In July 2012, Peter retired from acting after his stomach cancer returned. On December 14, 2013, he passed away at London’s Wellington Hospital at the age of 81. O’Toole’s funeral took place a week later at Golders Green Crematorium, and after he was cremated, his daughter Kate stated that the family would be taking his ashes to Connemara, Ireland, and scattering them near his hilltop home. In May 2014, the Bristol Old Vic Theatre School established The Peter O’Toole Prize to be given to two actors every year. Kate said of the honor, “The Peter O’Toole Prize, named in honour of my father and something I know Peter would have been pleased to attach his name to, is an important springboard for talented young actors. By providing opportunities for gifted performers, we can afford deserving prize winners the same chance my father had to hone their craft on the very same stage.” In April 2017, the University of Texas at Austin’s Harry Ransom Center began housing Peter’s archive at its humanities research centre. The collection includes “theatre and film scripts along with O’Toole’s writings, including drafts, notes and working material for his multivolume memoir ‘Loitering with Intent'” as well as photos, medical records, props, and letters.

Awards and Nominations

O’Toole received an Honorary Award at the 2003 Academy Awards, and he also earned eight nominations – Best Actor in a Leading Role for “Lawrence of Arabia” (1963), “Becket” (1965), “The Lion in Winter” (1969), “Goodbye, Mr. Chips” (1970), “The Ruling Class” (1973), “The Stunt Man” (1981), and “My Favorite Year” (1983) and Best Performance by an Actor in a Leading Role for “Venus” (2007). Peter won a Primetime Emmy for Outstanding Supporting Actor in a Miniseries or a Movie for “Joan of Arc” in 1999, and he received nominations for Outstanding Lead Actor in a Limited Series or a Special for “Masada” (1981) and Outstanding Supporting Actor in a Miniseries or a Movie for “Hitler: The Rise of Evil” (2003). He earned 11 Golden Globe nominations, winning Most Promising Newcomer – Male for “Lawrence of Arabia” (1963), Best Actor – Drama for “Becket” (1965) and “The Lion in Winter” (1969), and Best Actor – Comedy or Musical for “Goodbye, Mr. Chips” (1970). O’Toole won a BAFTA Award for Best British Actor for “Lawrence of Arabia” in 1963, and he earned David di Donatello Awards for “Lawrence of Arabia,” “The Night of the Generals,” “Goodbye, Mr. Chips,” and “The Last Emperor.”
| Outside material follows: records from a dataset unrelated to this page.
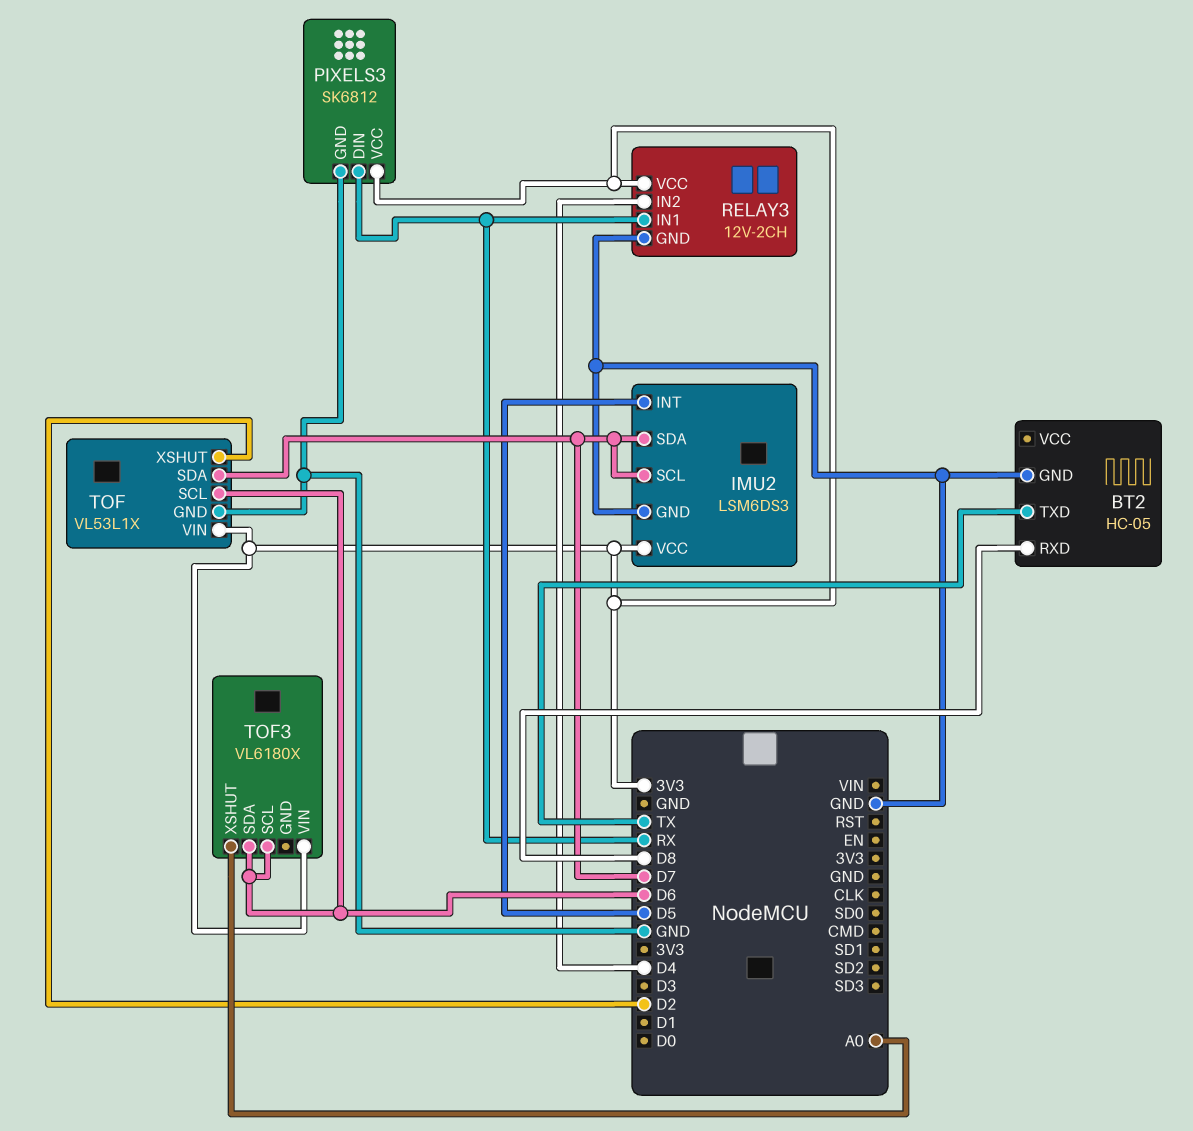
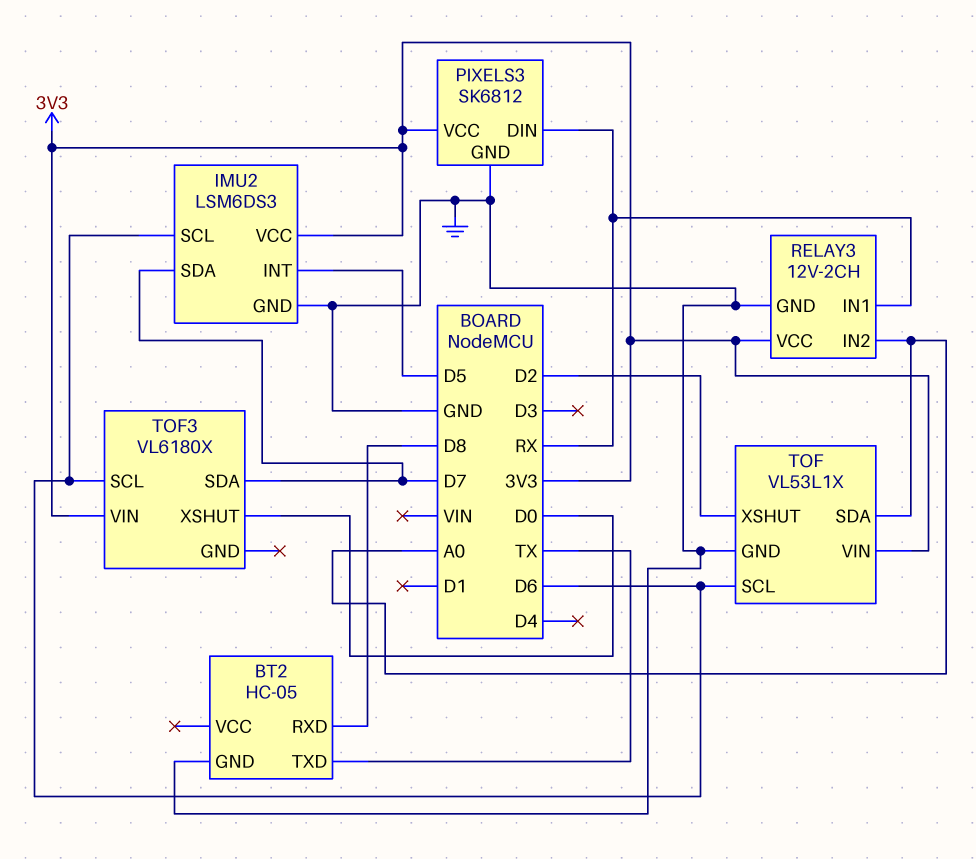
IMU2 pin SCL: D7 -> D6
RELAY3 pin IN2: D4 -> A0
TOF pin SDA: D7 -> A0
TOF3 pin SDA: D6 -> D7
TOF3 pin XSHUT: A0 -> D0

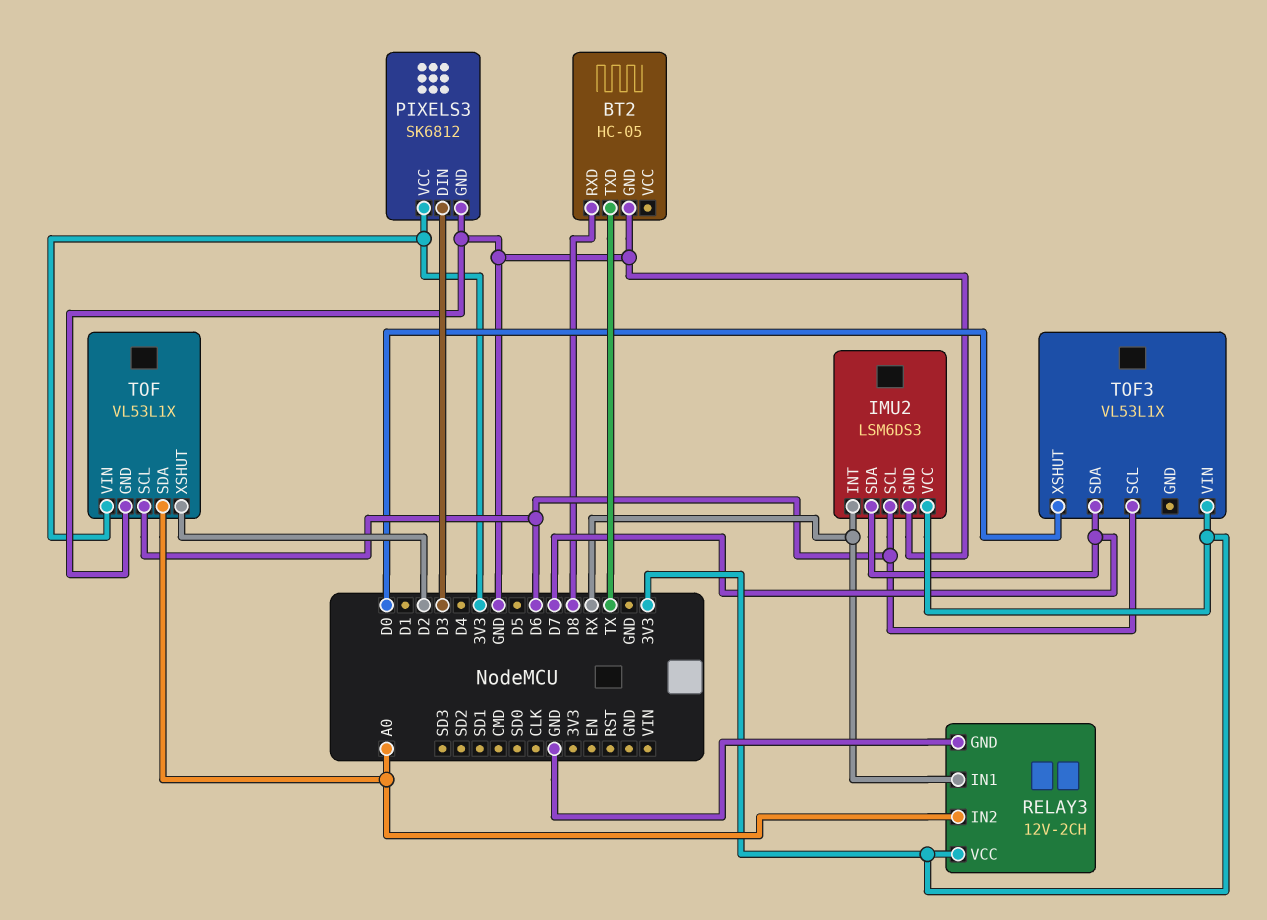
IMU2 pin INT: D5 -> RX
PIXELS3 pin DIN: RX -> D3
TOF3: VL6180X -> VL53L1X

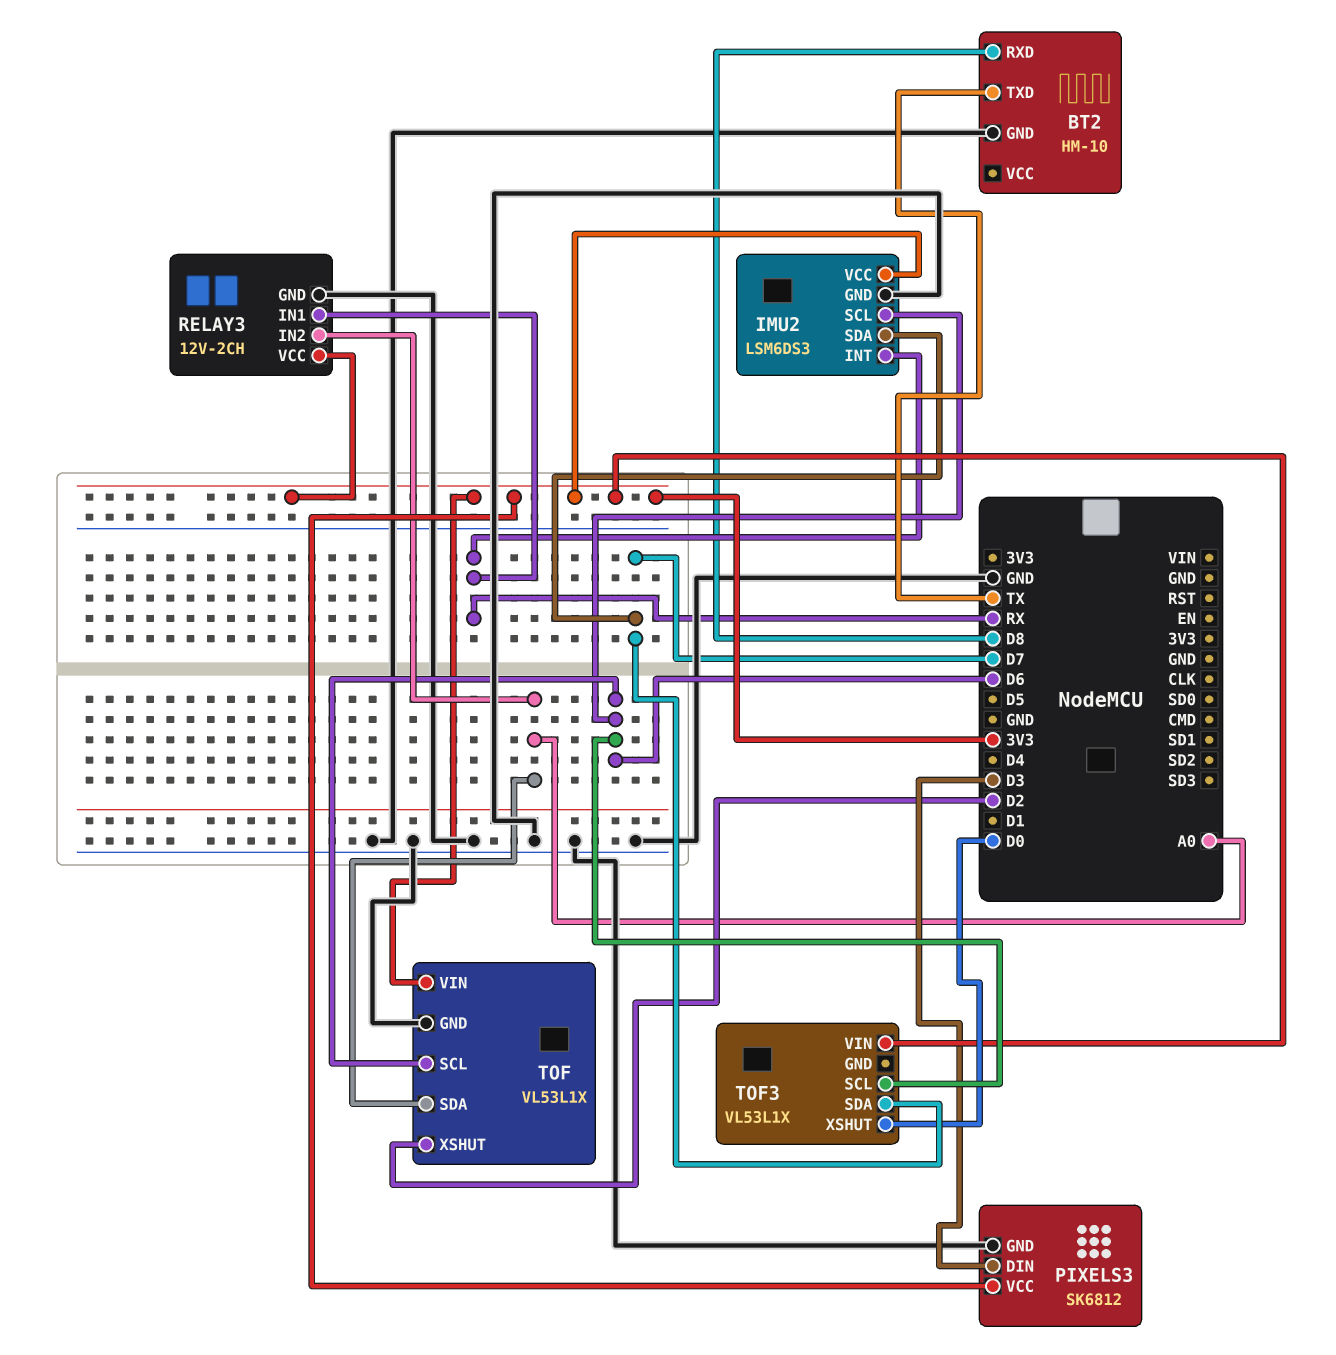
BT2: HC-05 -> HM-10

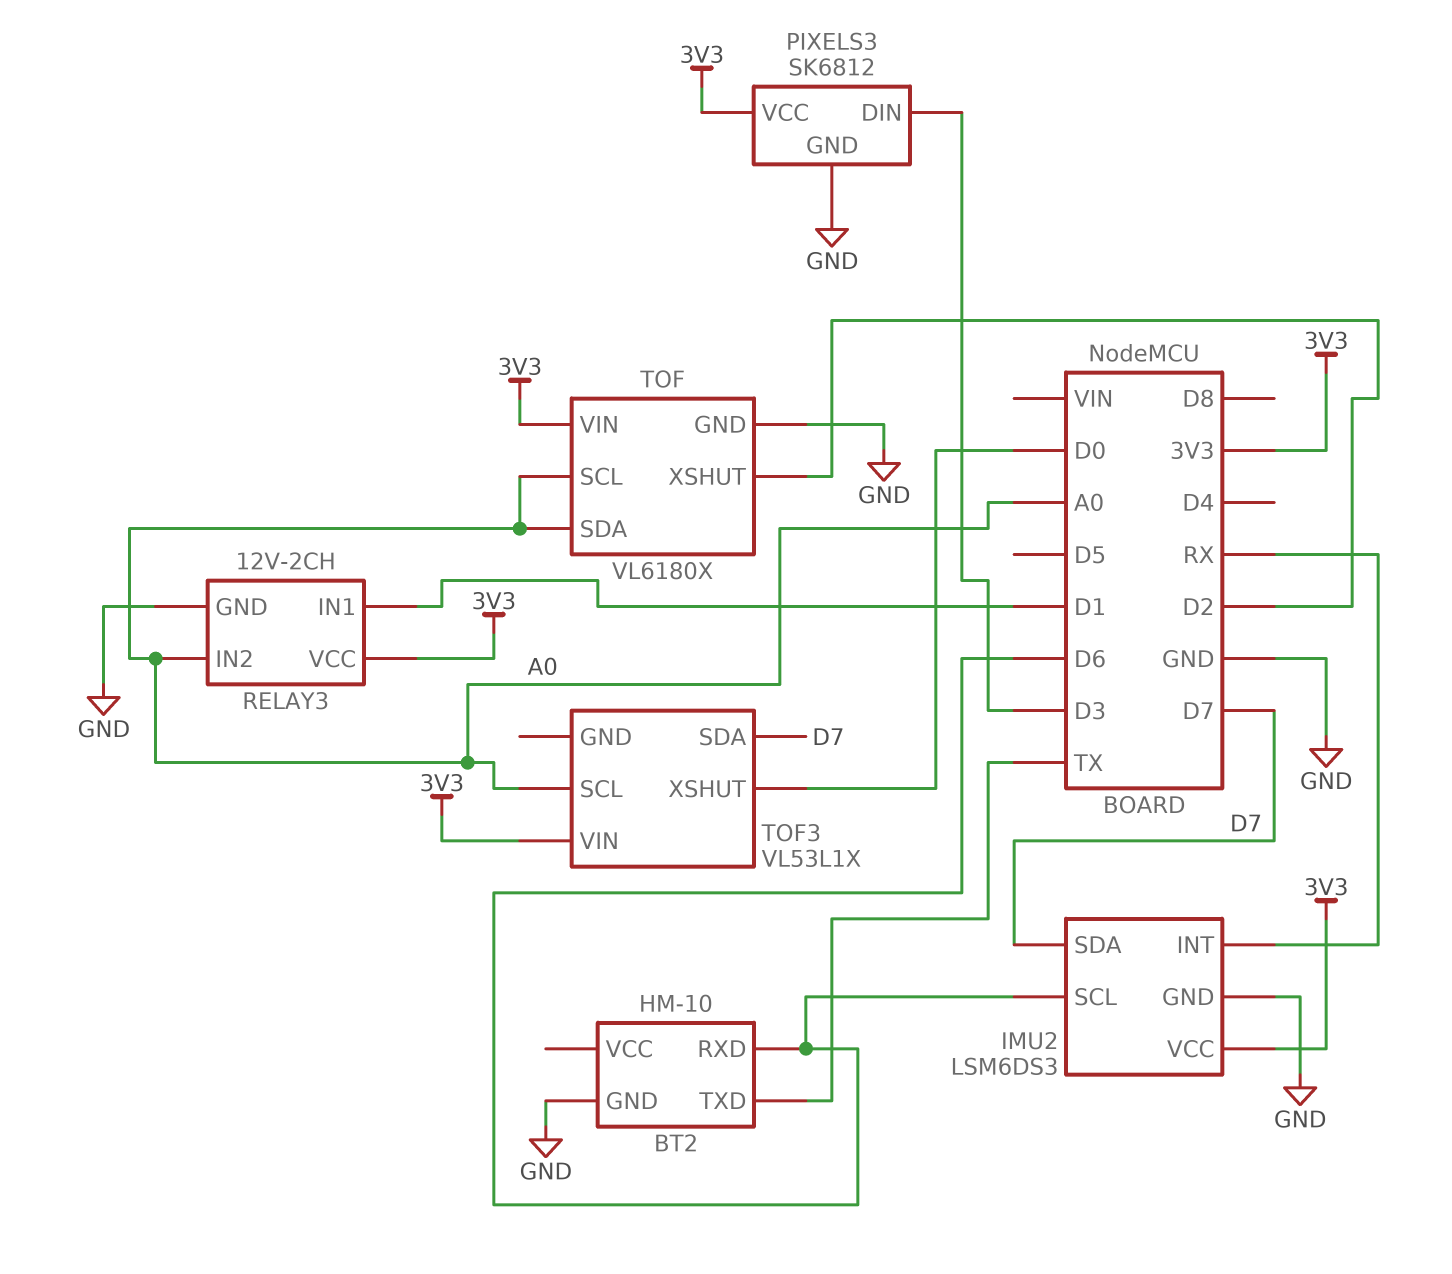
BT2 pin RXD: D8 -> D6
RELAY3 pin IN1: RX -> D1
TOF: VL53L1X -> VL6180X
TOF pin SCL: D6 -> A0
TOF3 pin SCL: D6 -> A0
Peter won a CableACE Award for Actor in a Dramatic Series for “The Ray Bradbury Theater” in 1987, and he received National Board of Review Awards for Best Actor for “Goodbye, Mr. Chips” in 1970 and “Man of La Mancha” and “The Ruling Class” in 1972. He won Irish Film and Television Awards for Best Supporting Actor in Film/TV for “Troy” in 2004 and Best Actor in a Supporting Role in Television for “The Tudors” in 2009, and he was named Best Actor for “The Final Curtain” at the 2002 Cherbourg-Octeville Festival of Irish & British Film. O’Toole received Lifetime Achievement Awards from the Savannah Film Festival (2004) and Las Vegas Film Critics Society Awards (2006), and he was honored with the Hollywood Reel Independent Film Festival’s Award of Excellence in 2013. He was inducted into the Online Film & Television Association Film Hall of Fame in 2005.